Gus Usup tak pernah memandang bulu dalam bersosialisasi, berbeda dengan orang-orang bertahta di luar sana. Mereka yang lebih sibuk bergaul dengan yang setara sedangkan lupa dengan kami yang di bawah. Masyarakat sangat senang bergaul dengannya, saling bertukar cerita, berbagi pengalaman, meminta nasihat dan menghilabgkan duka lara, seperti pada cerpen tersebut, yakni dengan cara bermain kartu. Sekilas mungkin terselip di benak kita jika bermain kartu adalah hal yang tabu jika dimainkan oleh orang yang tinggi ilmu agamanya. Namun, tidak demikian dengan Gus Usup. Ia bermain hanya untuk menghibur diri, bersilaturrahmi dengan masyarakat sekitar, serta membangun canda tawa yang merekah. Masyarakat di desa tinggal dari berbagai macam daerah, adat, dan budaya yang melekat erat, seperti adanya kebiasaan yang menganggap suatu hal sebagai barang yang keramat, yakni cincin batu akik yang memiliki corak sirik naga yang digunakan oleh GusUsup. Masyarakat setempat menganggapnya keramat karena berbagai hal, salah satunya seperti yang diungkapkan pada cerpen tersebut, yakni Gus Usup selalu memenangkan permainan kartu jika dia mengenakan cincin tersebut. Bagi orang awam hal itu memanglah tabu, namun bagi orang yang mengerti maka tak salah jika benda tersebut dianggap keramat dan direbut oleh banyak pihak. Seperti di dunia nyata ini, ada tempat yang diyakini masyarakat sebagia tempat angker karena memiliki cerita mistis di dalamnya. Cerita tersebut terus mengembang di benak masyarakat hingga saat ini, maka tak heran jika ada hari tertentu dimana masyarakat sekitar mengadakan ruwat atau suatu bentuk penghormatan yang diberikan pada tempat yang dianggap keramat tersebut dengan hatapan agar tidak ada masalah, dan balak yang menimpa.

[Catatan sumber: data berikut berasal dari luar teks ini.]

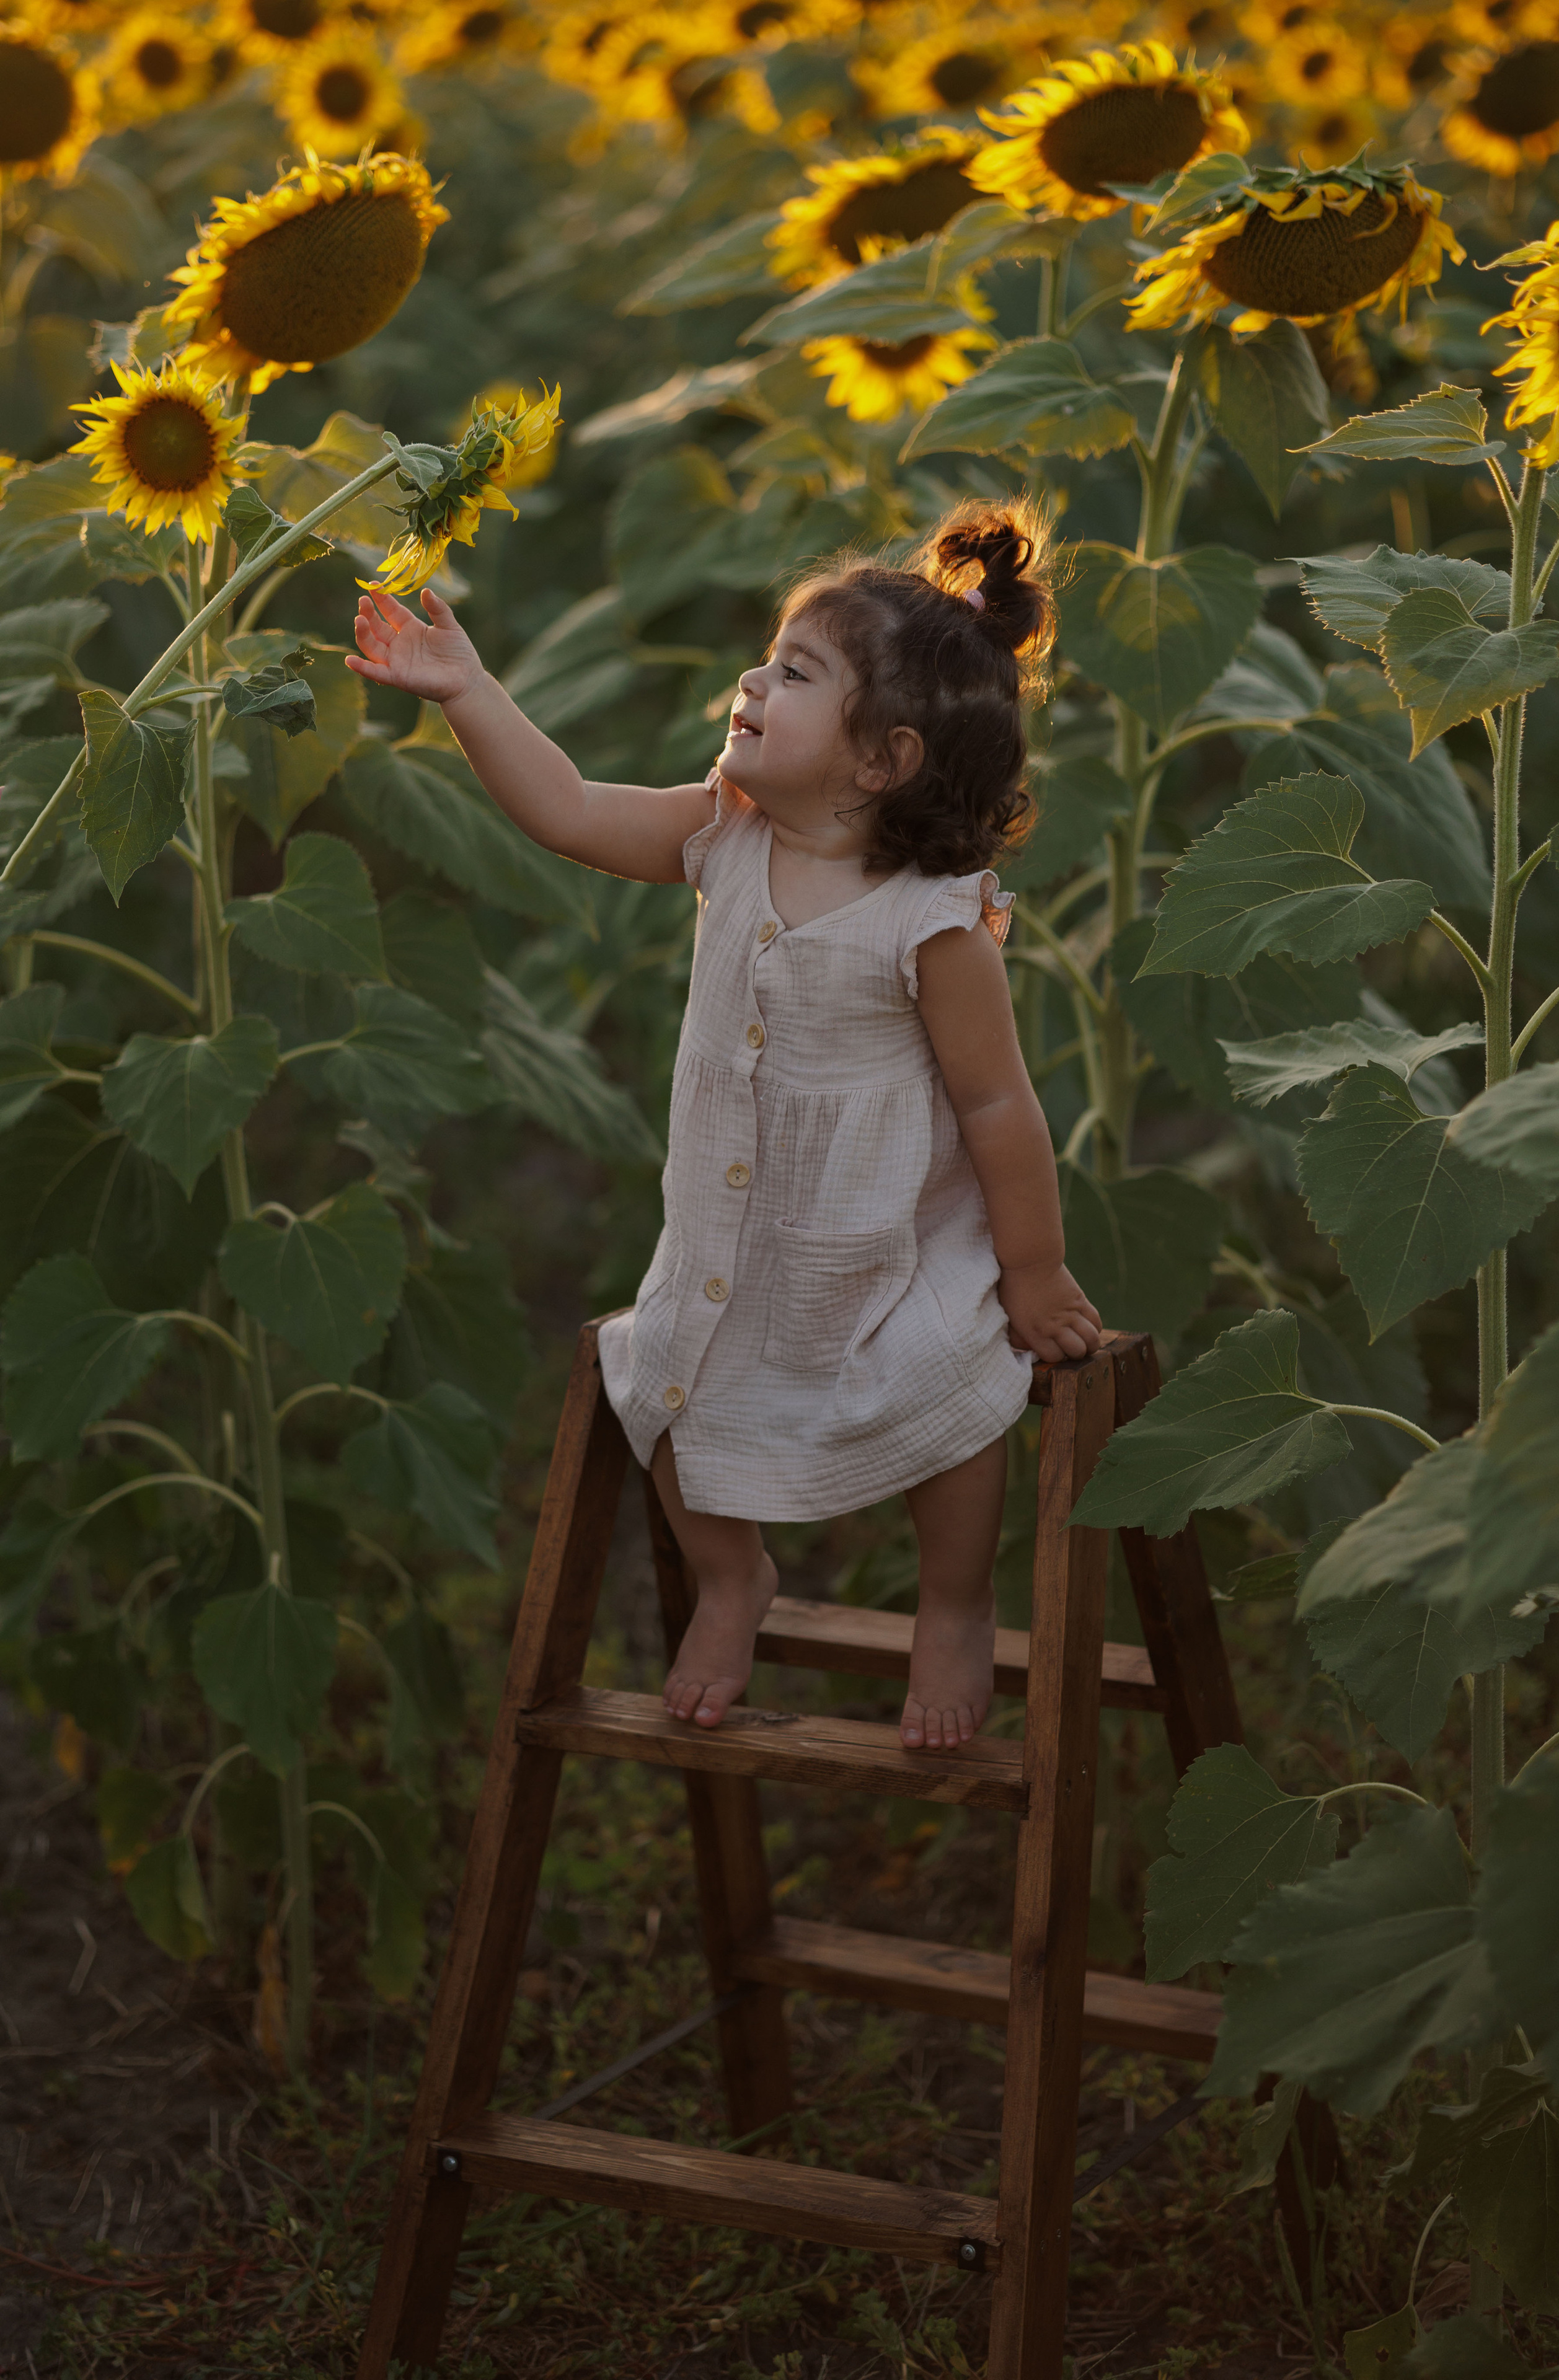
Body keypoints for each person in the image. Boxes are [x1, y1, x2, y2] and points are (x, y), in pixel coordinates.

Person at [347, 501, 1102, 1755]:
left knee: (957, 1397)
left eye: (794, 673)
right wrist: (469, 692)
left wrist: (1028, 1272)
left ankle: (956, 1606)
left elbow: (996, 1104)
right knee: (658, 1386)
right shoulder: (724, 835)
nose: (751, 681)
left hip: (888, 1244)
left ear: (883, 760)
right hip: (733, 1239)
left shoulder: (929, 921)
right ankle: (732, 1577)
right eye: (765, 658)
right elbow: (572, 810)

Cerpen tersebut menarik karena dalam penyajiannya menggunakan bahasa jawa yang tak asing di telinga kita. Seperti oada kata "mlembung", "nyolong", "ngandang", dan "nyetrum". Cerpen tersebut mengandung nilai humor yang membuat minat serta daya tarik pembaca menjadi bergairah. Pesan yang tersirat dalam cerpen tersebut adalah jadilah manusia yang ingat akan siapa kedudukan kita di dunia. Jangan jadi manusia yang selalu senantiasa menyibukkan diri dengan aktifitas yang membuat kita lupa akan segalanya, seperti enggan bersosialisasi dengan sesama yang tak sederajat. Ingatlah kita hidup ini saling membutuhkan dan hingga kita tiada nanti kita pun masih mmebutuhkan uluran tangan orang lain. Jadilah manusia yang dapat menyebarkan manfaat bagi sesama, jangan menilai sesuatu dari apa yang kau lihat. Karena yang kita lihat belum tentu benar adanya. Jangan hanya sibuk mencari harta hingga kita menghalalkan segala cara, termasuk ingin meraih sesuatu yang bukan hak kita. Jangan suka jadi penikung bagi sesama. Jadilah orang yang dengan bijak dan cara yang bersih dalam meraih angan dan asa.